PLANS to recontour Basildon Golf Course with up to 500,000 tonnes of building spoil were branded a “planning scam” at the Court of Appeal.

Campaign group Friends of Basildon Golf Course is challenging Basildon Council’s decision to grant planning permission to Jack Barker Group to use 140,000 tonnes of soil and rubble in the first phase of redevelopment of the course off Clayhill Road.

Further phases could see thousands more tonnes of spoil dumped on the site.

A two-day hearing at the Court of Appeal in London began yesterday, presided over by Lords Justices Pill, Carnwath and Rimer. Charles George QC, representing the Friends said the application from Jack Barker was one of a number of applications to allow dumping of rubble on golf courses across the country made between 2005 and 2007.

However, he said critics believed it was a planning scam to make money by receiving payments from building firms for more spoil than was actually needed to redevelop the course.

He said: “The key matter is this local authority never asked Jack Barker whether it was necessary to have this amount of waste in order to create an improved golf course and whether Jack Barker was in it simply for the money coming from the waste.”

The first phase involves a £1million revamp, including a new clubhouse, maintenance shed, golf driving range and landscaping of the course.

The work would be funded by payments for the dumping.

The court heard Jack Barker began work on the redevelopment on Tuesday – as revealed in yesterday’s Echo – just days ahead of an October 15 deadline for the expiry of the planning permission.
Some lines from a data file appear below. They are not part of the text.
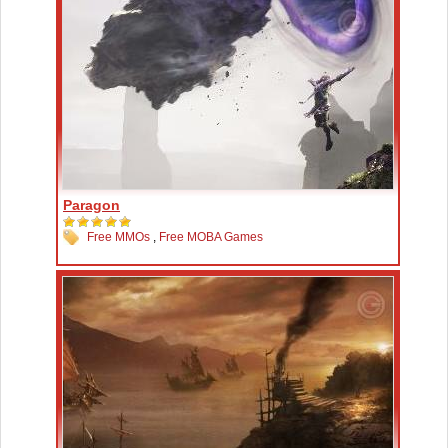
Paragon
Free MMOs
,
Free MOBA Games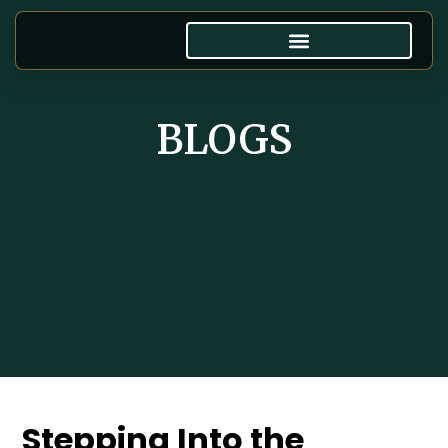
BLOGS
Stepping Into the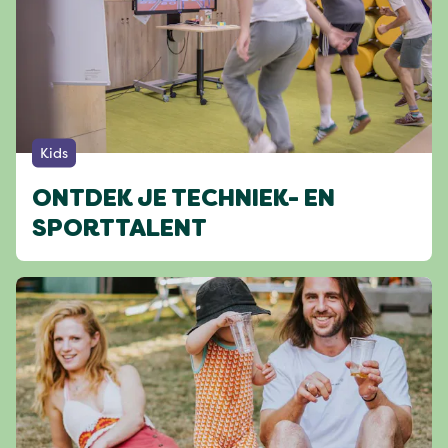
Kids
ONTDEK JE TECHNIEK- EN
SPORTTALENT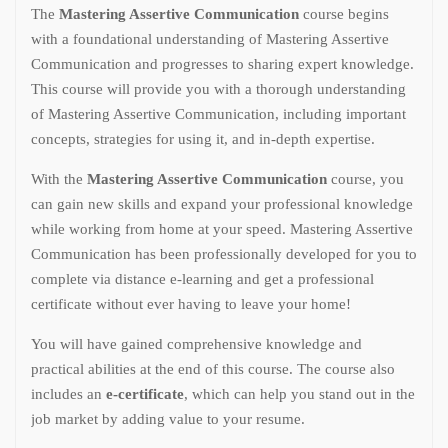
The
Mastering Assertive Communication
course begins
with a foundational understanding of Mastering Assertive
Communication and progresses to sharing expert knowledge.
This course will provide you with a thorough understanding
of Mastering Assertive Communication, including important
concepts, strategies for using it, and in-depth expertise.
With the
Mastering Assertive Communication
course, you
can gain new skills and expand your professional knowledge
while working from home at your speed. Mastering Assertive
Communication has been professionally developed for you to
complete via distance e-learning and get a professional
certificate without ever having to leave your home!
You will have gained comprehensive knowledge and
practical abilities at the end of this course. The course also
includes an
e-certificate
, which can help you stand out in the
job market by adding value to your resume.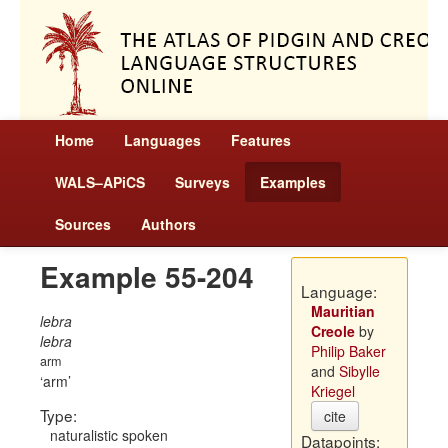
Home
Languages
Features
WALS–APiCS
Surveys
Examples
Sources
Authors
Example 55-204
Language:
Mauritian
lebra
Creole
by
lebra
Philip Baker
arm
and
Sibylle
arm
Kriegel
Type:
cite
naturalistic spoken
Datapoints: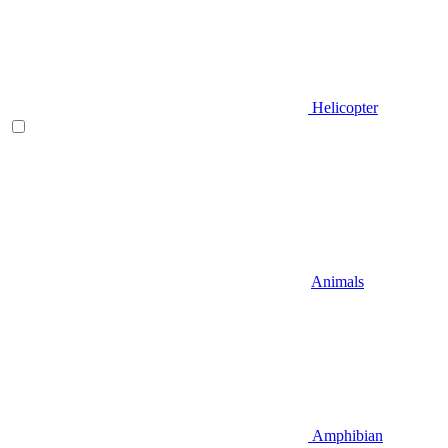
Helicopter
Animals
Amphibian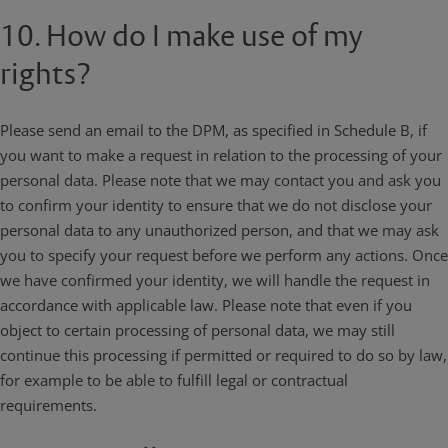
10. How do I make use of my
rights?
Please send an email to the DPM, as specified in Schedule B, if
you want to make a request in relation to the processing of your
personal data. Please note that we may contact you and ask you
to confirm your identity to ensure that we do not disclose your
personal data to any unauthorized person, and that we may ask
you to specify your request before we perform any actions. Once
we have confirmed your identity, we will handle the request in
accordance with applicable law. Please note that even if you
object to certain processing of personal data, we may still
continue this processing if permitted or required to do so by law,
for example to be able to fulfill legal or contractual
requirements.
He added: “As I speak, they are scraping part of the site.”

He said Government body Natural England was “protesting mightily” as a result of the developer’s alleged failure to carry out necessary surveys of the site. Mr George also argued it was irrational of Clive Simpson, council head of planning, to decide that an environmental impact assessment of the work was not needed before planning permission was granted.

The appeal also centres around claims the council failed to consult Essex County Council on waste management issues.

Mr George accused High Court judge Mr Justice Wyn Williams of failing to take into account an ecological report submitted with the planning application when he ruled in favour of the council at an earlier hearing in January 2009. The case continues.